> [TASK BRIEF]: The result should be every line that contains the word "Heidelberg", taken from the material.

> [RECORDS FOR THE TASK]:

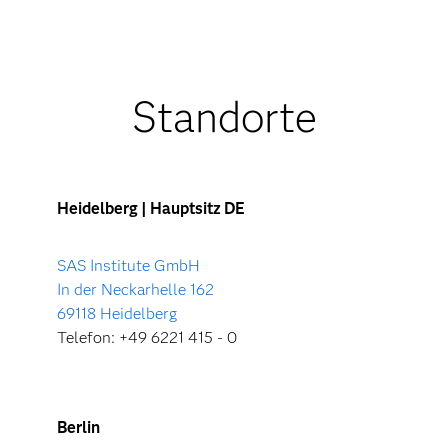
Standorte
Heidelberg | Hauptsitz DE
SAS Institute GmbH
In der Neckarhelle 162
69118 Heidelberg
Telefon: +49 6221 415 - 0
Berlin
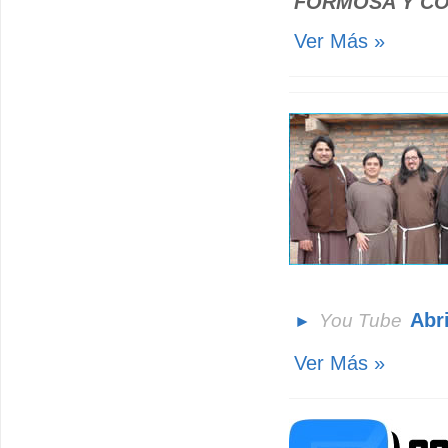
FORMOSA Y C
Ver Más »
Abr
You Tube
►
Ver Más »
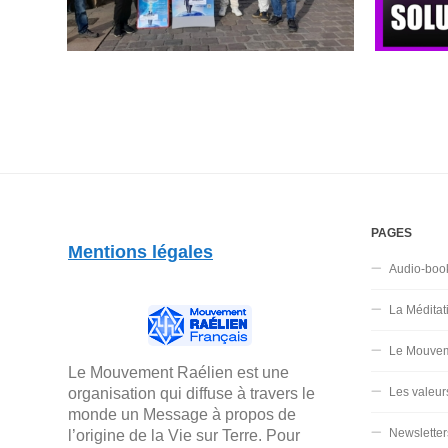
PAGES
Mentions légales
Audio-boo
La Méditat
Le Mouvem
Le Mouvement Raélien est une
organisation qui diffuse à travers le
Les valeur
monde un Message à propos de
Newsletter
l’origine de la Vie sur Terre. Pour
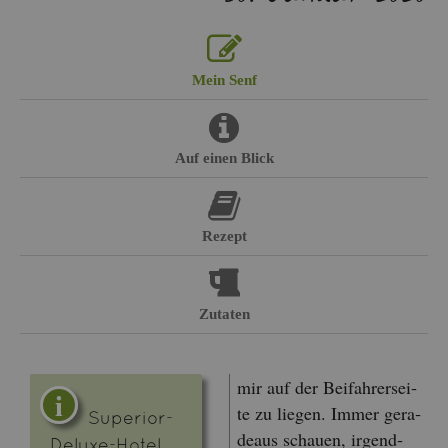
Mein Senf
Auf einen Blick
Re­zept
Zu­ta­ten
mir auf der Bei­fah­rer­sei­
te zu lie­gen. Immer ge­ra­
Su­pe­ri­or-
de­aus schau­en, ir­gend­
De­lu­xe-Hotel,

---

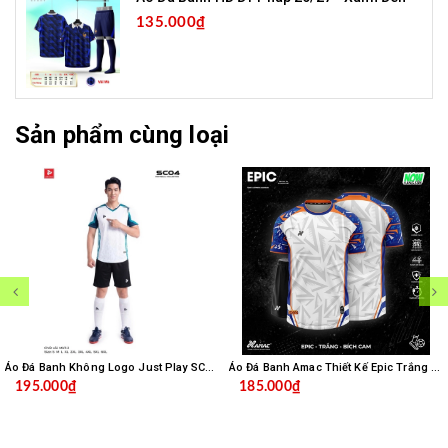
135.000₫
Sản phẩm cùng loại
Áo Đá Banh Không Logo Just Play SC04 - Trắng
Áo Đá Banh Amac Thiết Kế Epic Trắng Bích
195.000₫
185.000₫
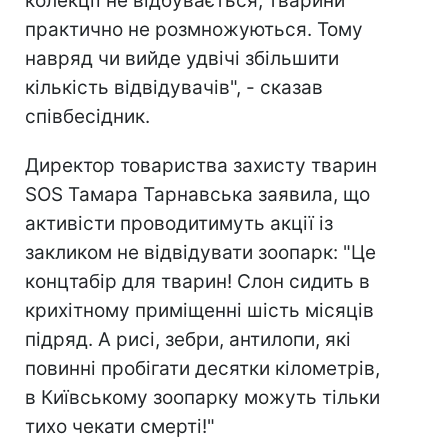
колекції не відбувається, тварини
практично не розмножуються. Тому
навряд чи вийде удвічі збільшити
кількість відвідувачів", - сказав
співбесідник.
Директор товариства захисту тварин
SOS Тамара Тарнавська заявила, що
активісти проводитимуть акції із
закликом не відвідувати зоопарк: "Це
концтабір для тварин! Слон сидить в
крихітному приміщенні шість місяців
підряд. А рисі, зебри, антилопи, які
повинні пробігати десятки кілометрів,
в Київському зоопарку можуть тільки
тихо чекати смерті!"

> [TASK SOLUTION]:
Heidelberg | Hauptsitz DE
69118 Heidelberg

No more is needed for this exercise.